Task to complete
Every record shown below should be duplicated exactly.

Collected data

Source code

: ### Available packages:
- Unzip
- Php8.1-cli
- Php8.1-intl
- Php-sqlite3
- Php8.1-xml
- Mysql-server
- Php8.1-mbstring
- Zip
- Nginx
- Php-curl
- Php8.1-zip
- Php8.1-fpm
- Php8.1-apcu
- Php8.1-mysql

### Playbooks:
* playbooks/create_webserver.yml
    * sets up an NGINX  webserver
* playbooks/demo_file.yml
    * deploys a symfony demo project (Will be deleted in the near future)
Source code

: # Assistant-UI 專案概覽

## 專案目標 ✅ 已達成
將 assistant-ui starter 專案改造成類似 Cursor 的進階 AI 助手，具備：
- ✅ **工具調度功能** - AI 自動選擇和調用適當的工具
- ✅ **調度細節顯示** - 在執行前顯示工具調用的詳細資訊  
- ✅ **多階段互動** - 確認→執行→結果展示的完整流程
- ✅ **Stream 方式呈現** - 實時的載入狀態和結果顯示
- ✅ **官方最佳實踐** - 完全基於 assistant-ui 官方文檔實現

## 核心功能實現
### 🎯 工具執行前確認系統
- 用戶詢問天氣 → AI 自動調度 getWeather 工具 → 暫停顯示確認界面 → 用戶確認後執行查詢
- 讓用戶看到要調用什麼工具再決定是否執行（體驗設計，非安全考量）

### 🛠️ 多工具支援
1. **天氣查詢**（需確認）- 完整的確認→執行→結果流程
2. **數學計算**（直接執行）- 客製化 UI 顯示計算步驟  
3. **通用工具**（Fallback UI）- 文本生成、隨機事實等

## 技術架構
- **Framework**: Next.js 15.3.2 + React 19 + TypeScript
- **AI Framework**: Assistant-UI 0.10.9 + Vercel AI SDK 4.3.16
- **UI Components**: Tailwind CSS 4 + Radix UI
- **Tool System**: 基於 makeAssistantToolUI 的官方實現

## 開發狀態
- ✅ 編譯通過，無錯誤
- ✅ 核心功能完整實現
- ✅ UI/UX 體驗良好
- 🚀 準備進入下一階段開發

Expected answer
Source code

: ### Available packages:
- Unzip
- Php8.1-cli
- Php8.1-intl
- Php-sqlite3
- Php8.1-xml
- Mysql-server
- Php8.1-mbstring
- Zip
- Nginx
- Php-curl
- Php8.1-zip
- Php8.1-fpm
- Php8.1-apcu
- Php8.1-mysql

### Playbooks:
* playbooks/create_webserver.yml
    * sets up an NGINX  webserver
* playbooks/demo_file.yml
    * deploys a symfony demo project (Will be deleted in the near future)
Source code

: # Assistant-UI 專案概覽

## 專案目標 ✅ 已達成
將 assistant-ui starter 專案改造成類似 Cursor 的進階 AI 助手，具備：
- ✅ **工具調度功能** - AI 自動選擇和調用適當的工具
- ✅ **調度細節顯示** - 在執行前顯示工具調用的詳細資訊  
- ✅ **多階段互動** - 確認→執行→結果展示的完整流程
- ✅ **Stream 方式呈現** - 實時的載入狀態和結果顯示
- ✅ **官方最佳實踐** - 完全基於 assistant-ui 官方文檔實現

## 核心功能實現
### 🎯 工具執行前確認系統
- 用戶詢問天氣 → AI 自動調度 getWeather 工具 → 暫停顯示確認界面 → 用戶確認後執行查詢
- 讓用戶看到要調用什麼工具再決定是否執行（體驗設計，非安全考量）

### 🛠️ 多工具支援
1. **天氣查詢**（需確認）- 完整的確認→執行→結果流程
2. **數學計算**（直接執行）- 客製化 UI 顯示計算步驟  
3. **通用工具**（Fallback UI）- 文本生成、隨機事實等

## 技術架構
- **Framework**: Next.js 15.3.2 + React 19 + TypeScript
- **AI Framework**: Assistant-UI 0.10.9 + Vercel AI SDK 4.3.16
- **UI Components**: Tailwind CSS 4 + Radix UI
- **Tool System**: 基於 makeAssistantToolUI 的官方實現

## 開發狀態
- ✅ 編譯通過，無錯誤
- ✅ 核心功能完整實現
- ✅ UI/UX 體驗良好
- 🚀 準備進入下一階段開發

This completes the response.